BOBBY ALLYN, BYLINE: Situated in North Texas in what he calls up here in horse country, Bill Hinshaw's phone has been ringing nonstop.


BILL HINSHAW: Cobol Cowboys, this is Bill.

ALLYN: Cobol Cowboys - that's the name of the group that 78-year-old Hinshaw runs. It has a list of some 350 IT veterans around the country who know how to use this 1960s computer language. So states are turning to Hinshaw.

HINSHAW: Basically, when Cobol Cowboys gets most of its calls, it's on an urgent SOS.

ALLYN: Such a distress signal was sent by New Jersey Governor Phil Murphy at a press conference earlier this month.


PHIL MURPHY: Not only do we need health care workers, but given the legacy systems, we should add a page for cobalt computer skills because that's what we're dealing with.

ALLYN: He meant to say COBOL - C-O-B-O-L - but it's from the Eisenhower era, so cut the governor some slack. The dusty software language has recently prompted not just New Jersey, but also Connecticut and Kansas to search for COBOL coders. IBM announced free COBOL training seminars to bring young computer whizzes up to speed. Hinshaw says it isn't hard to learn if you're willing to time travel.

HINSHAW: It's like hopping off of a bicycle in 1960 and climbing onto a Harley Davidson in 2020.

ALLYN: At the same time, countless state governments still use COBOL for unemployment systems and a lot more. Nearly half of U.S. banking systems rely on it.

HINSHAW: I mean, it's running the world. Ninety-five percent of all card swipes, including the ATMs, touch COBOL at some point.

ALLYN: All of this leads to a very natural question - why haven't any of these systems been updated?

JOHN THOMAS FLYNN: These systems are 3-, 400 million-dollar applications to modernize.

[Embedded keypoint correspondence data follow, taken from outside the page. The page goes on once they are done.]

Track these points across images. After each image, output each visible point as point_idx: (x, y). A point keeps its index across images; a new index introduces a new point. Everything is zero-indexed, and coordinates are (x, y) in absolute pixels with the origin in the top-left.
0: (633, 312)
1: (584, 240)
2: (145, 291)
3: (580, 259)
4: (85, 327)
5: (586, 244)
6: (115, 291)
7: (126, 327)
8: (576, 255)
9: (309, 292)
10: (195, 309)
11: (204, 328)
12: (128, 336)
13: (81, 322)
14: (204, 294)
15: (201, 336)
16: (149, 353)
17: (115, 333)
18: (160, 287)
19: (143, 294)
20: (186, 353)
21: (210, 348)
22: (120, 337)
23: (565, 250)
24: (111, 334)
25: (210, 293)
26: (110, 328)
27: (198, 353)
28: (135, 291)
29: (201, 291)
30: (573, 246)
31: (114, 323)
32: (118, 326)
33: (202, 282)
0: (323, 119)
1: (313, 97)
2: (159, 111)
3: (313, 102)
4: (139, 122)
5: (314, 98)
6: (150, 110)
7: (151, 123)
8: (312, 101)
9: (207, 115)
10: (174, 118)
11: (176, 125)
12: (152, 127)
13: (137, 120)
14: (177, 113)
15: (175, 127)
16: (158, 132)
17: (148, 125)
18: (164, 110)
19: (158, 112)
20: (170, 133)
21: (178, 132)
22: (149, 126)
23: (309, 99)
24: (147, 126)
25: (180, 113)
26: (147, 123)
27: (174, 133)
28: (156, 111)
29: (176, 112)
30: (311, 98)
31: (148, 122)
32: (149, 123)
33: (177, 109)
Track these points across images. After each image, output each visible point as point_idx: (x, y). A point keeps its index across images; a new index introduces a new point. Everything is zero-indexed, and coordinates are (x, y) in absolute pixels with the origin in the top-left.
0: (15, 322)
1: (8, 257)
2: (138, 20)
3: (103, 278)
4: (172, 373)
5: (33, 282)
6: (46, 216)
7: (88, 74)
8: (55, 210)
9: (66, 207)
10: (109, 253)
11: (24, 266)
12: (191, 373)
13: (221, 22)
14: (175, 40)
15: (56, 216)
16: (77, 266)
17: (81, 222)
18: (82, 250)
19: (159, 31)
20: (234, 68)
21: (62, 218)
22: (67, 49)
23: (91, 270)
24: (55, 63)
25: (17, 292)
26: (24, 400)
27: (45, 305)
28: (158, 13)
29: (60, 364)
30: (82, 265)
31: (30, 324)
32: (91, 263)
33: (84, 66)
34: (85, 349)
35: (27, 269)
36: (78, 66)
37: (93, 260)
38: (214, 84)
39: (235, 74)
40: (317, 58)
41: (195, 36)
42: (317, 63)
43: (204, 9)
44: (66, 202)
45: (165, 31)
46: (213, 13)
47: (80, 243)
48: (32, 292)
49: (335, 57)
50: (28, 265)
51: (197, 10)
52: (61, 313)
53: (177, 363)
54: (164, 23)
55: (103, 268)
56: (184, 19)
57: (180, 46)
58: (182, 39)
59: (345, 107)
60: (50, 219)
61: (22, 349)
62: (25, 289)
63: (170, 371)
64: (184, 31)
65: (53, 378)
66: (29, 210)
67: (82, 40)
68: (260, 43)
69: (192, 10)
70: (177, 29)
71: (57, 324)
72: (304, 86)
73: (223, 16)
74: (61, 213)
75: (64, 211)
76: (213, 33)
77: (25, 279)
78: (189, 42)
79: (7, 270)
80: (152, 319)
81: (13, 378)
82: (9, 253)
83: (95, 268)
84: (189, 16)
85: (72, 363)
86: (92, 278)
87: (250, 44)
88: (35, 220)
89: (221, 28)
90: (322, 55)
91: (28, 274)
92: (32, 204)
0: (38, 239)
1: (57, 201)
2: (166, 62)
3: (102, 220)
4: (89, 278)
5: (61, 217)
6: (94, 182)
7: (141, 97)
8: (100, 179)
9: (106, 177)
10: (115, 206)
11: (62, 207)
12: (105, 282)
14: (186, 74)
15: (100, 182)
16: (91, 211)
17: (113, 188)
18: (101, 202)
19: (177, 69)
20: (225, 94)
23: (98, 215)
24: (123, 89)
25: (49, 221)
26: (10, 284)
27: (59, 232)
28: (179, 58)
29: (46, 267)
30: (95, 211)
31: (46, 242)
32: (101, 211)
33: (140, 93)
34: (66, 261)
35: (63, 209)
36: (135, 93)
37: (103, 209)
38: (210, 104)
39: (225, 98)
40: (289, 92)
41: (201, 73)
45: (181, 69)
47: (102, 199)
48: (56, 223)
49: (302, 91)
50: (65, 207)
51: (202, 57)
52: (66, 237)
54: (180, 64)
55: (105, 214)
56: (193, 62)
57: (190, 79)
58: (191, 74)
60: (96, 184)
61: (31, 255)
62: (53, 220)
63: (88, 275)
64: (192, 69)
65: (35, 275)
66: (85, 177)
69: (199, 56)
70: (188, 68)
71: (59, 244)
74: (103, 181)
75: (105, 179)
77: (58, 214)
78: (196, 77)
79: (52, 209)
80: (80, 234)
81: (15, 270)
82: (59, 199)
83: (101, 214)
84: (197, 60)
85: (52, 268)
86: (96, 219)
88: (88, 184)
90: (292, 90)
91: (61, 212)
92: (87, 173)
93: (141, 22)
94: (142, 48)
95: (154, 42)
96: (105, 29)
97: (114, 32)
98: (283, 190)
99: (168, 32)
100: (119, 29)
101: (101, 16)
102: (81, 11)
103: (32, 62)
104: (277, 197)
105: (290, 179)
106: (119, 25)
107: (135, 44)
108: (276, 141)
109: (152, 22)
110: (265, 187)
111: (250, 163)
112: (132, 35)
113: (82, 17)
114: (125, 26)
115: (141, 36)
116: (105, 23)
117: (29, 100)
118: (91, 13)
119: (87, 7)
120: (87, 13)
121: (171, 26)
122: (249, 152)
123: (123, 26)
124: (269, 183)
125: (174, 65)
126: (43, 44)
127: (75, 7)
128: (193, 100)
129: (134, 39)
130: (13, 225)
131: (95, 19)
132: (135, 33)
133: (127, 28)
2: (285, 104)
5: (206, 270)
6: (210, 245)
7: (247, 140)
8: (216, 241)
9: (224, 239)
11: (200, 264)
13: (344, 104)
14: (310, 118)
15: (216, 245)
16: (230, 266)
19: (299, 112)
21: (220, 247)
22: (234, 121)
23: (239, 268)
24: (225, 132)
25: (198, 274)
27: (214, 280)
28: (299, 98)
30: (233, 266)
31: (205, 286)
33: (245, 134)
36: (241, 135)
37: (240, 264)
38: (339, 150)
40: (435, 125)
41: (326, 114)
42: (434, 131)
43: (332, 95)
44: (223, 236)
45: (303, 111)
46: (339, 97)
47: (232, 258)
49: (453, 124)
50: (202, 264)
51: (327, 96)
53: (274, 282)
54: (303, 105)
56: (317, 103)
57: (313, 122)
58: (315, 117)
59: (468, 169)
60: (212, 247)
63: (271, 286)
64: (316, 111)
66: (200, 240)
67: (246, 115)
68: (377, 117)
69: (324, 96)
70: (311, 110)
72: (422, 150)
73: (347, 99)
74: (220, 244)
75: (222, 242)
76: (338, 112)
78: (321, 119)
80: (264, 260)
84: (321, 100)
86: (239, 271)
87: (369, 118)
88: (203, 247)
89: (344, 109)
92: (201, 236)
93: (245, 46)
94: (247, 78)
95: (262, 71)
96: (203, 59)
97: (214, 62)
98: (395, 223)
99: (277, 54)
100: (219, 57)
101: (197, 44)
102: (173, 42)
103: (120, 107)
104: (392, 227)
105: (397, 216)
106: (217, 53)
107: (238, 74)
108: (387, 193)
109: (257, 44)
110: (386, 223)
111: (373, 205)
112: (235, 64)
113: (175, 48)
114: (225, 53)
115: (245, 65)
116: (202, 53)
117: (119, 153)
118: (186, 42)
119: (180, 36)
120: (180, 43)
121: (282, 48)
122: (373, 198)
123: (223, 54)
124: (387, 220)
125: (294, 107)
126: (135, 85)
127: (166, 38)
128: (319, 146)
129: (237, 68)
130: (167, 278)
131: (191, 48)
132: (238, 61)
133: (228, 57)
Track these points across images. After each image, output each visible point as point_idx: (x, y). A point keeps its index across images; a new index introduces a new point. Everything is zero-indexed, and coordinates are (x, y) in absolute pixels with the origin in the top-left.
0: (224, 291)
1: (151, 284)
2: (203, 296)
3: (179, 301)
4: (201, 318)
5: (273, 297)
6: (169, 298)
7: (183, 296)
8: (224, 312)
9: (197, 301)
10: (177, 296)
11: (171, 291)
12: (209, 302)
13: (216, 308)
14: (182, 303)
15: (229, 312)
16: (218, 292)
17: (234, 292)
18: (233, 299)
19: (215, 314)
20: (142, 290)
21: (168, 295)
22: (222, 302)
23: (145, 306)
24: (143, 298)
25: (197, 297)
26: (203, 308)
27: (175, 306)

ALLYN: That's John Thomas Flynn. He faced a similar shortage of COBOL coders when he led California's IT department in the late 1990s right before the Y2K meltdown. Even after that, COBOL wasn't replaced. He says governments don't want to make it a priority, and they get really nervous just thinking about replacing systems.

FLYNN: Some people just feel that, well, maybe we should just put it off and let the next administration do it.

ALLYN: State officials in New Jersey say 3,000 people have now filled out applications to assist with COBOL coding, so that should fix their problem. Meanwhile, in North Texas, Hinshaw says he's always happy to connect government agencies with coders like himself.

HINSHAW: I will write my last line of COBOL the day before I die.

ALLYN: Because somewhere, a mainframe is failing, and Hinshaw wants you to know he knows a COBOL cowboy who can help.